Several potential limitations to the present study merit discussion. It was difficult for us to measure the participants’ sleep duration, snoring, daytime sleepiness, and insomnia in an objective manner. Data based on self-reporting may result in some misclassification, which could bias the results in either direction. Additionally, unmeasured residual confounders cannot be ruled out as a possible explanation for the observed associations. Moreover, this study assessed the relationship between the baseline exposures and the outcome. Due to unavailability of data, it did not consider changes in exposure measurements during the follow-up. Besides, our study population was exclusively based in the UK, meaning that the results might not be generalizable to other countries.

The main strengths of our study are as follows: firstly, the implementation of a prospective design and long follow-up time minimized any potential selection or recall bias. Secondly, our study complemented the existing findings on individual sleep behaviors by jointly evaluating multiple sleep behaviors. Most of the previous studies only explored the relationship between sleep duration and CRC events; going beyond this, we added chronotype preference, snoring, insomnia, and daytime dozing as aspects of sleep patterns. Thirdly, when we analyzed the effects of sleep patterns on CRC risk and combined individual lifestyle with multiple components. Lastly, we used UK Biobank data; the high quality and large sample size of the data guaranteed the scientificalness of study results.
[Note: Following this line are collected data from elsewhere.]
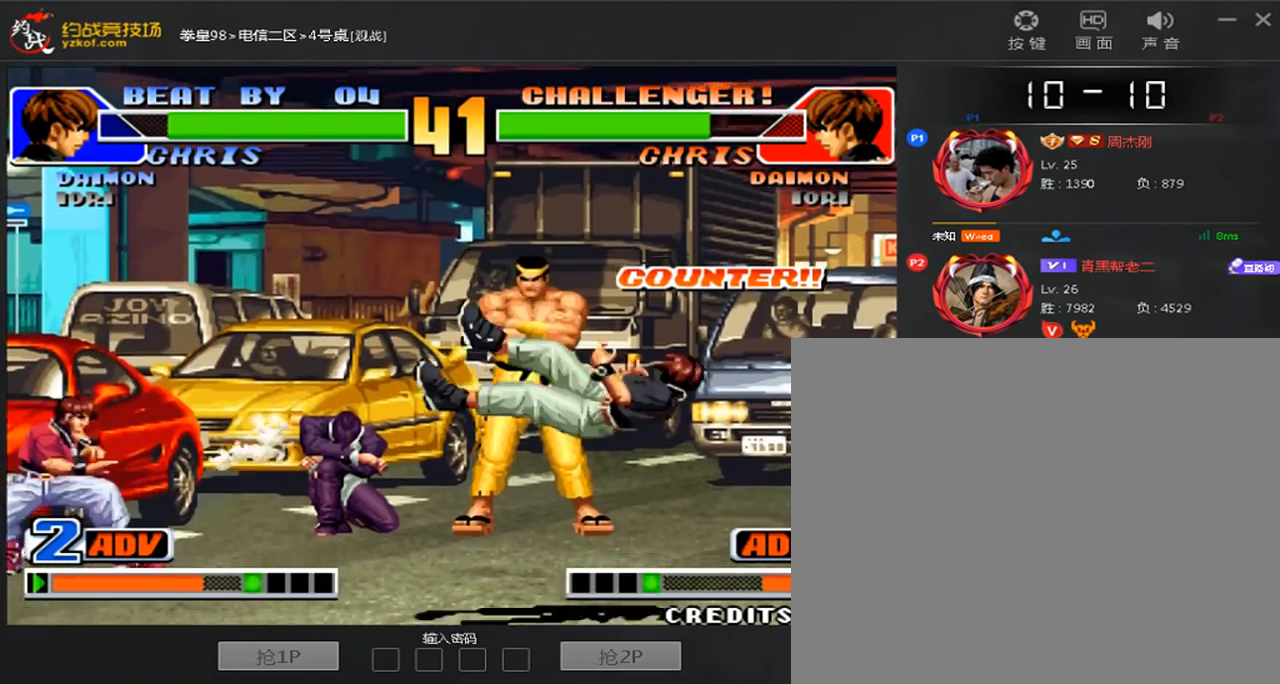
{"buttons": [], "left_stick": "right"}
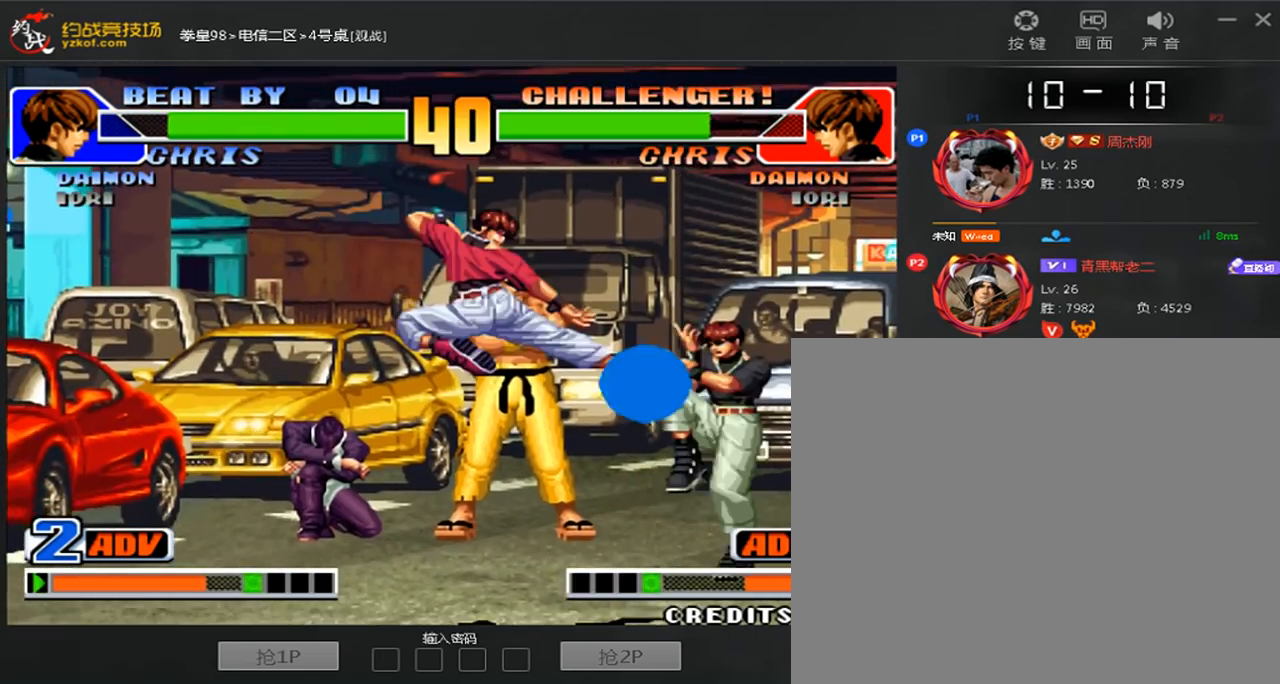
{"buttons": [], "left_stick": "down-right", "events": [[40, "left_stick", "down-right"]]}
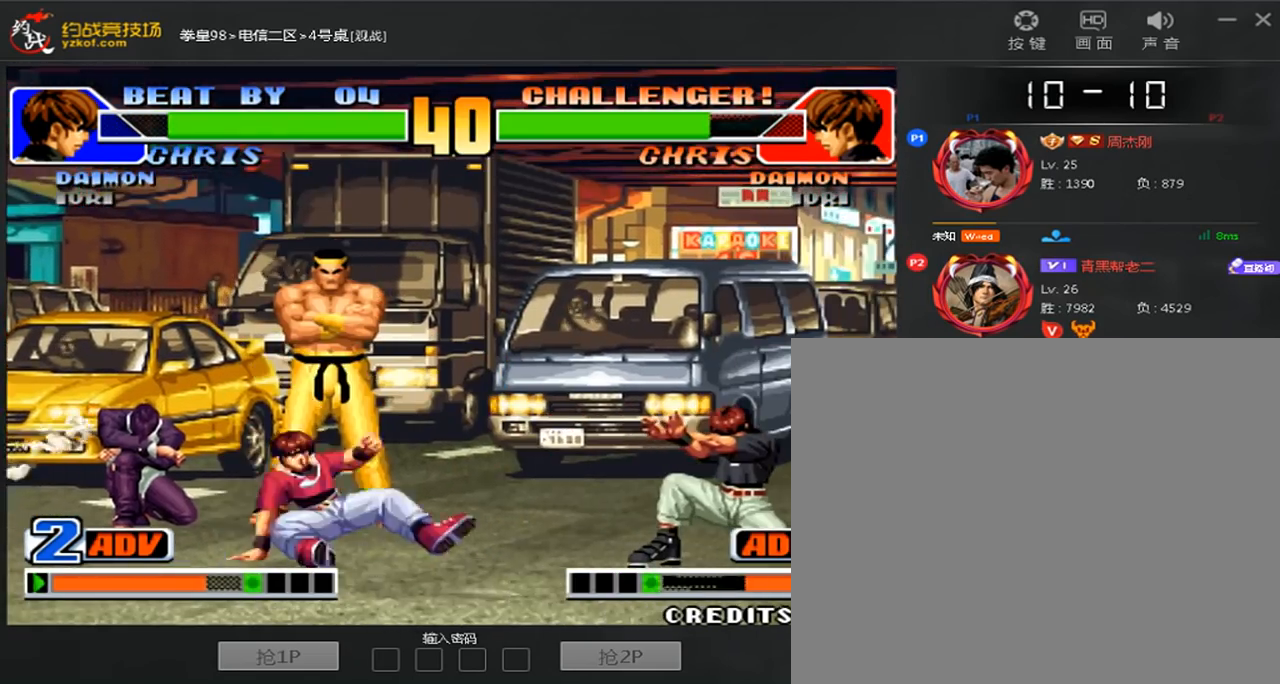
{"buttons": [], "left_stick": "left", "events": [[480, "left_stick", "left"]]}
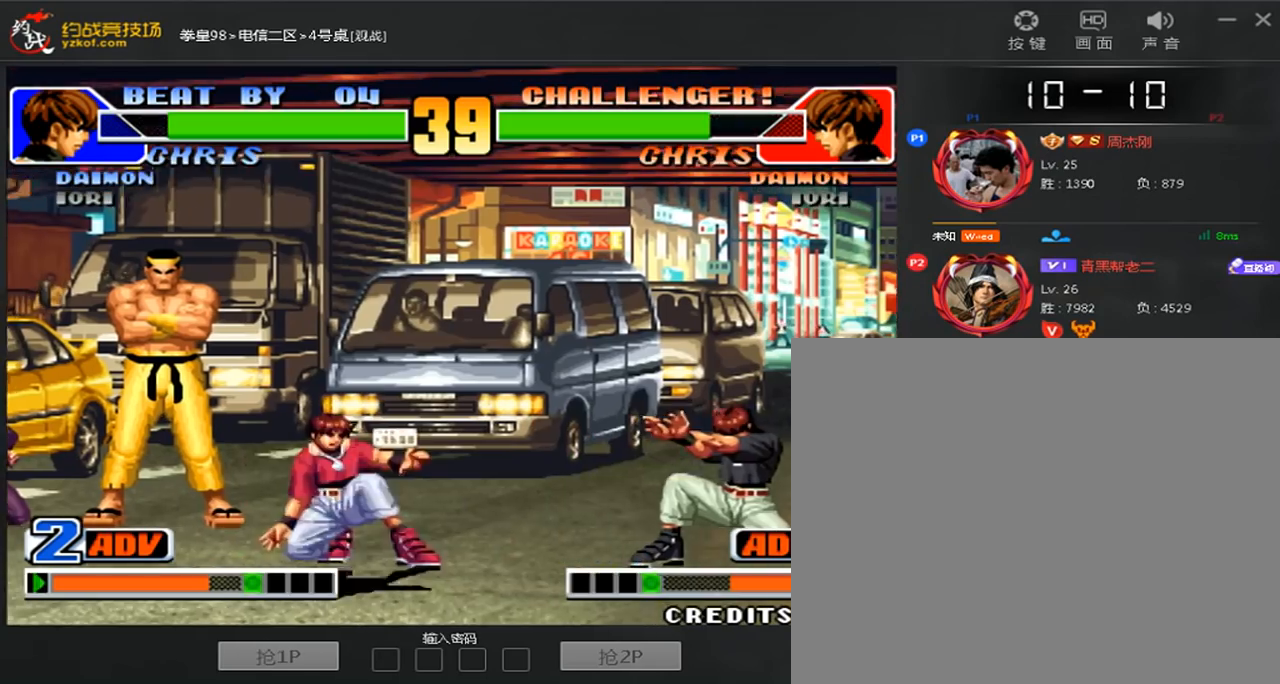
{"buttons": [], "left_stick": "left", "events": [[160, "left_stick", "down-right"], [520, "left_stick", "left"]]}
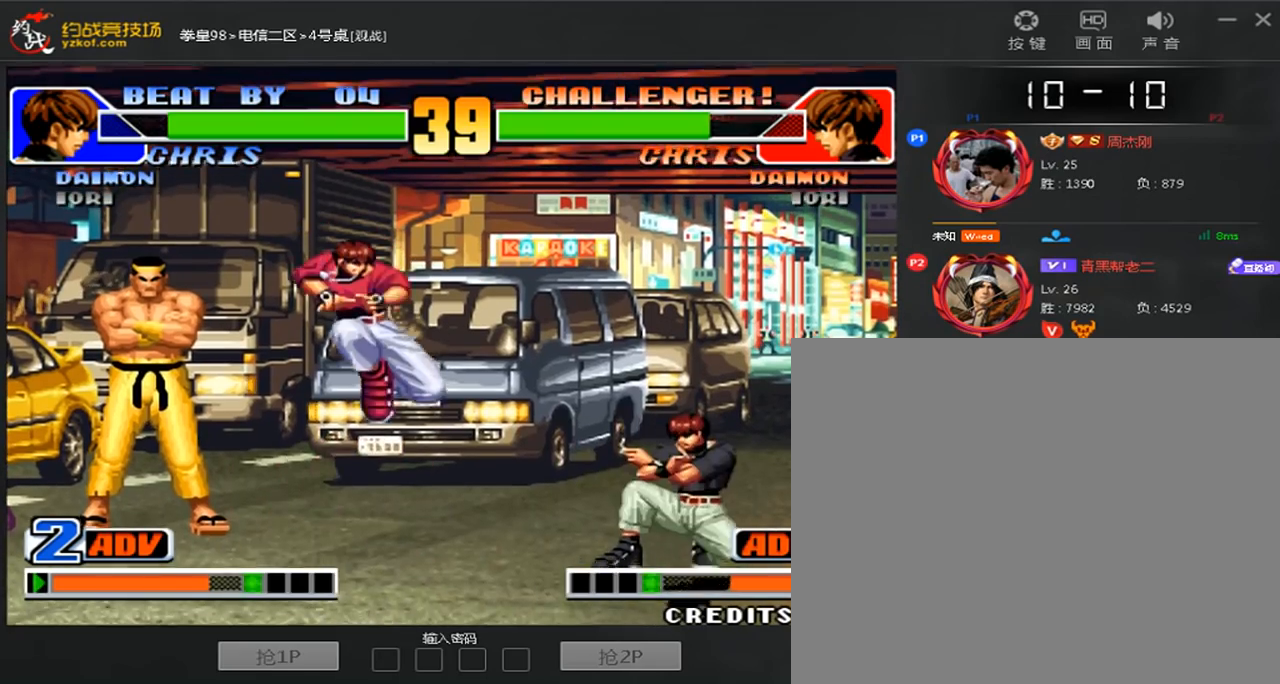
{"buttons": [], "left_stick": "down-right", "events": [[360, "left_stick", "down-right"]]}
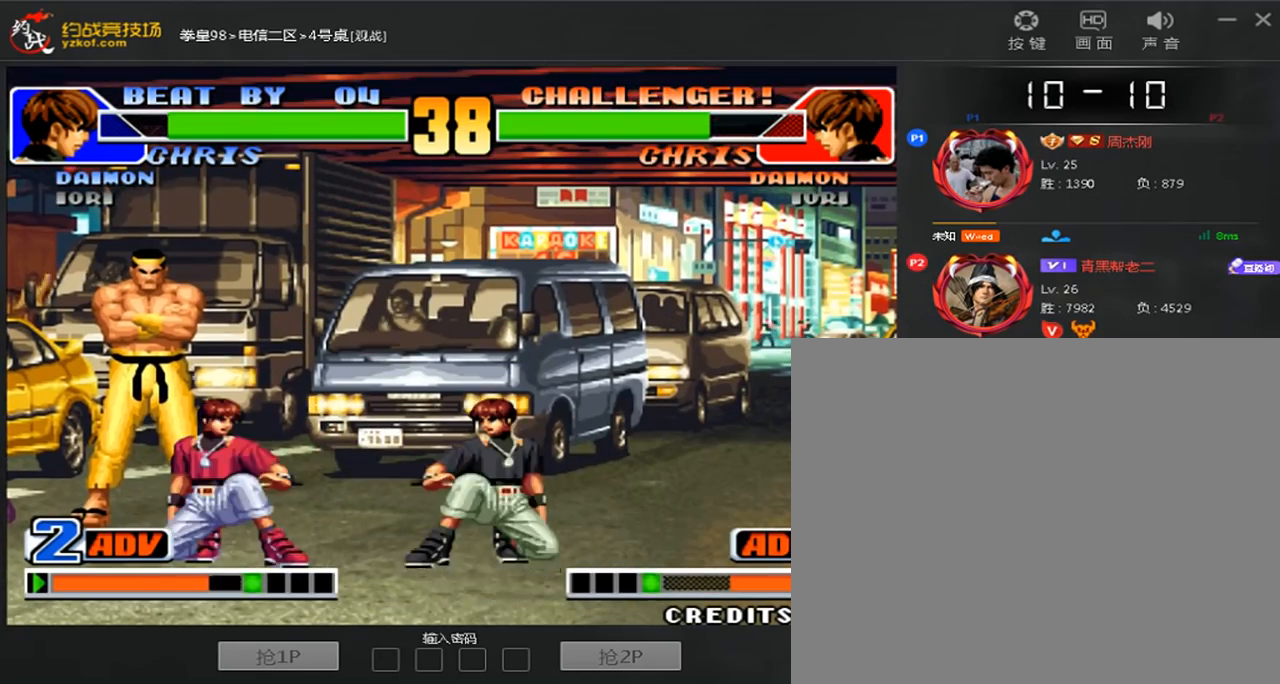
{"buttons": [], "left_stick": "center", "events": [[40, "B", "down"], [160, "B", "up"], [240, "left_stick", "center"], [360, "B", "down"], [480, "B", "up"]]}
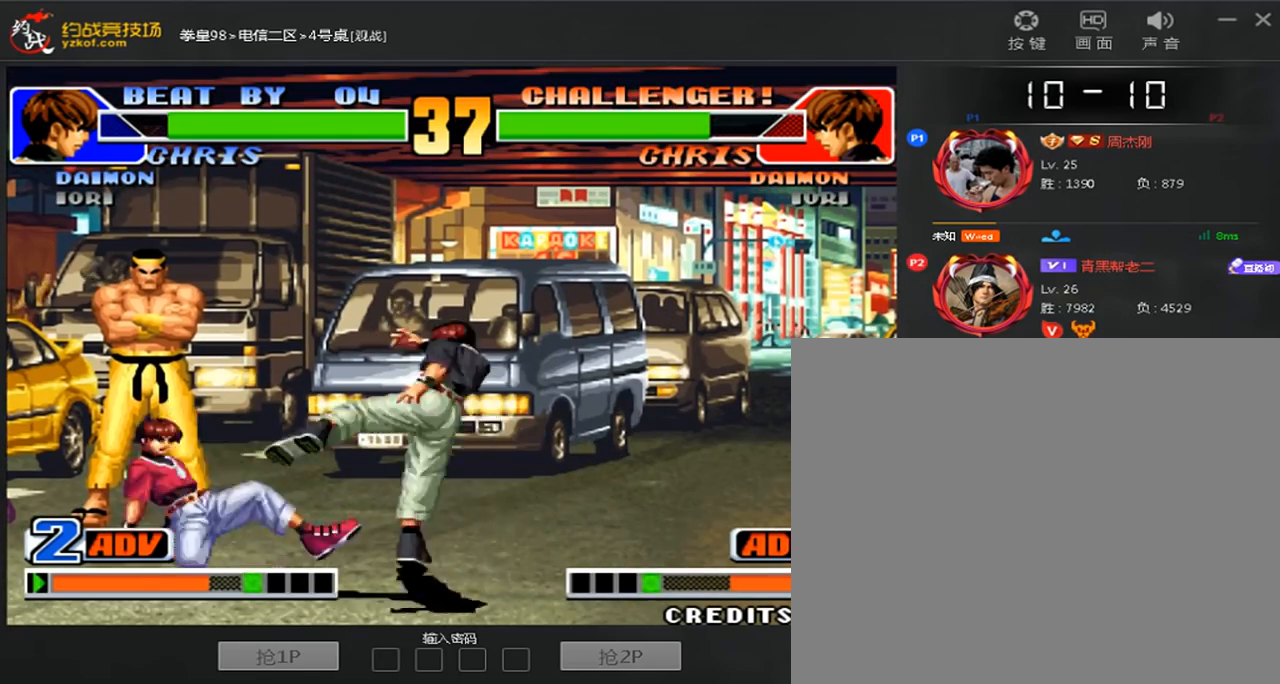
{"buttons": [], "left_stick": "down-right", "events": [[320, "left_stick", "down-right"]]}
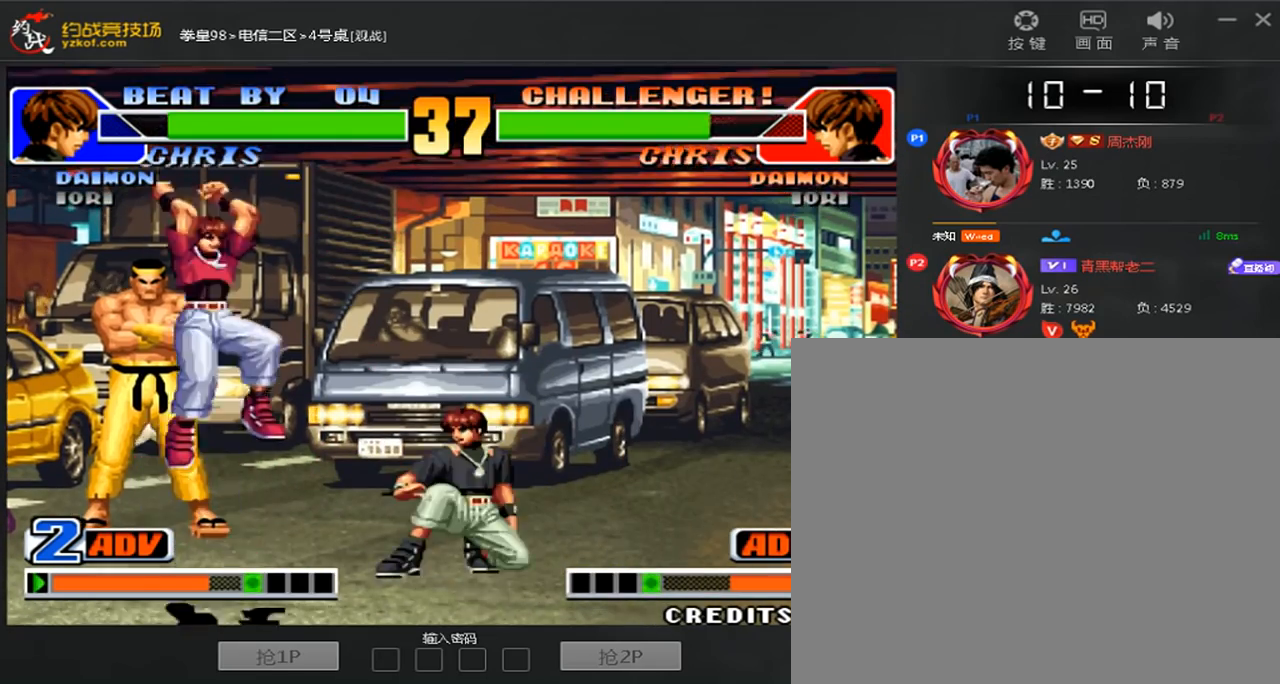
{"buttons": [], "left_stick": "down-right", "events": []}
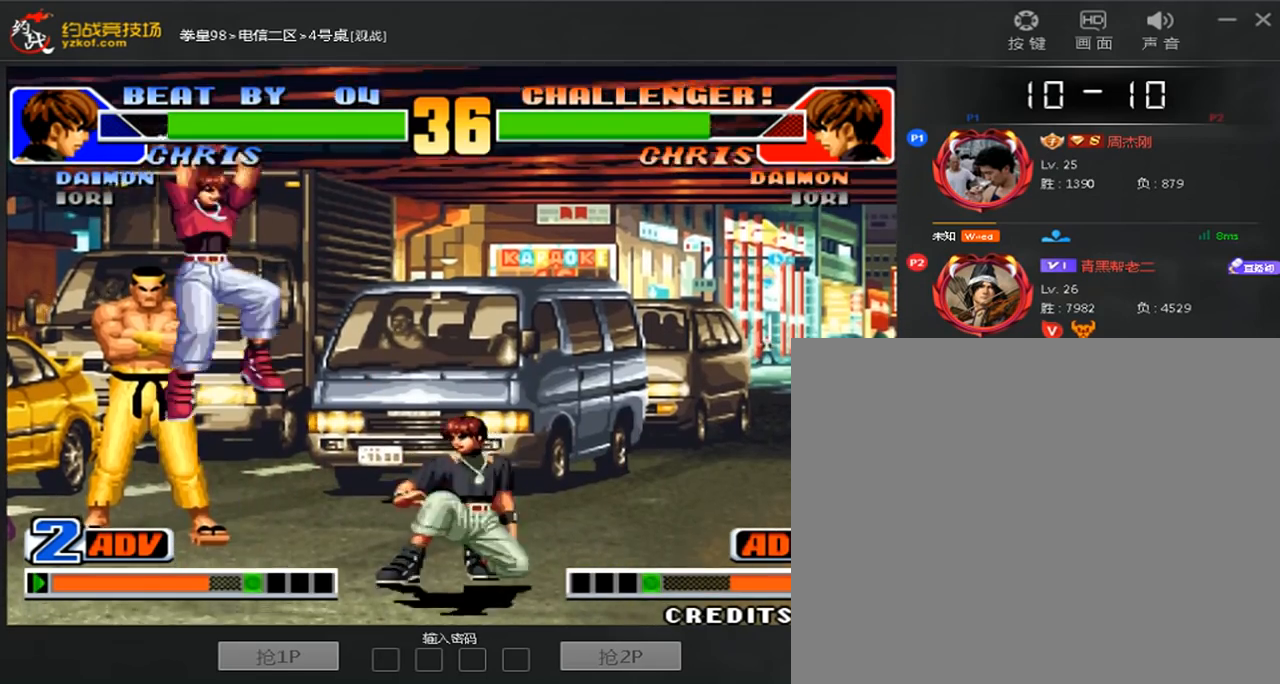
{"buttons": ["D"], "left_stick": "down-right", "events": [[400, "D", "down"]]}
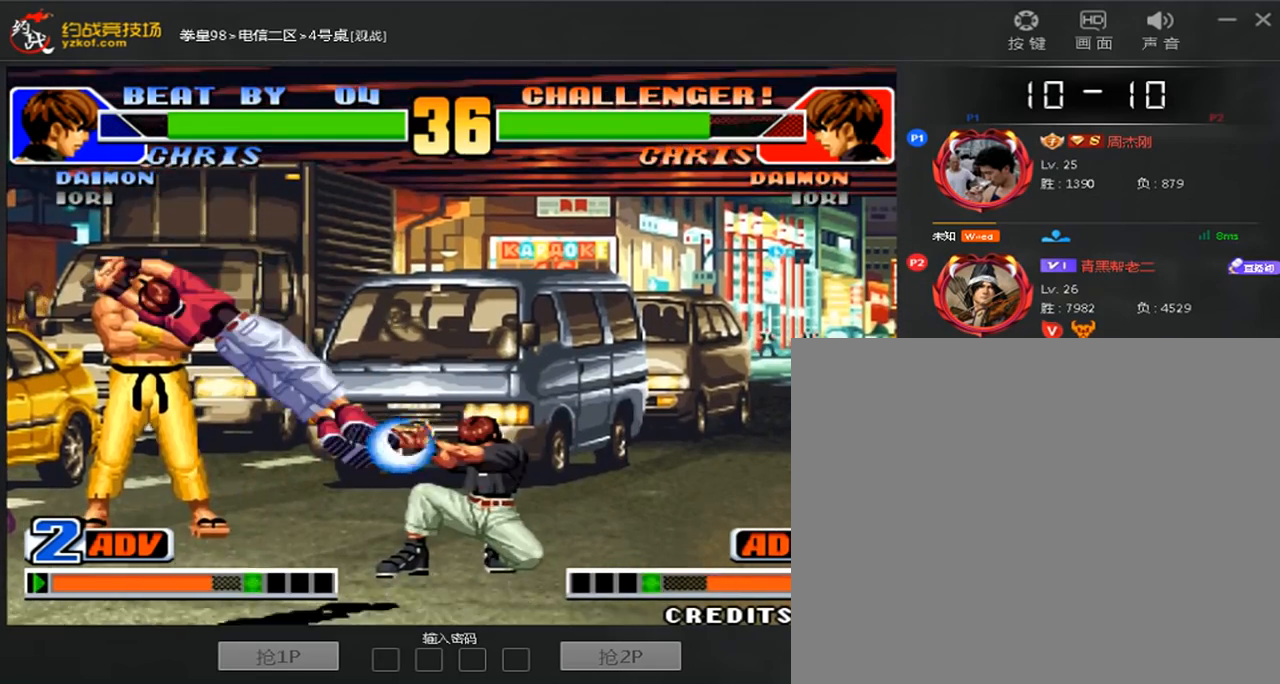
{"buttons": [], "left_stick": "down-right", "events": [[40, "D", "up"]]}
In summary, sleep pattern and lifestyle were significantly correlated with the risk of developing CRC. Accordingly, the healthier an individual’s lifestyle and sleep pattern are, the lower their risk of colorectal cancer. Our study results highlighted important implications that could serve as a resource for individuals and policy makers alike to improve CRC prevention efforts. We recommend that individuals keep a regular timetable of when they wake and go to sleep to guarantee they are sleeping for an appropriate length of time. It is also important to implement positive measures against sleep disturbance including snoring, insomnia and excessive daytime dozing. Meanwhile, developing a healthier lifestyle is vital for individuals to reduce their risk of CRC.

The findings also suggest that individuals should pursue healthy lifestyle practices throughout their lifetime. For governments, we recommend establishing a sound health information system taking knowledge dissemination as the core aim to allow more people to better understand how sleep patterns, lifestyle choices, and diseases are interrelated. We believe public health awareness can be effectively improved by governments if they enhance their efforts relating to health education. In the future, more research is warranted to evaluate whether sleep patterns are a novel risk factor for colorectal cancer. Finally, it is also necessary to explore the mechanisms underpinning how sleep patterns influence the risk of CRC events, which will support efforts to reduce the disease burden.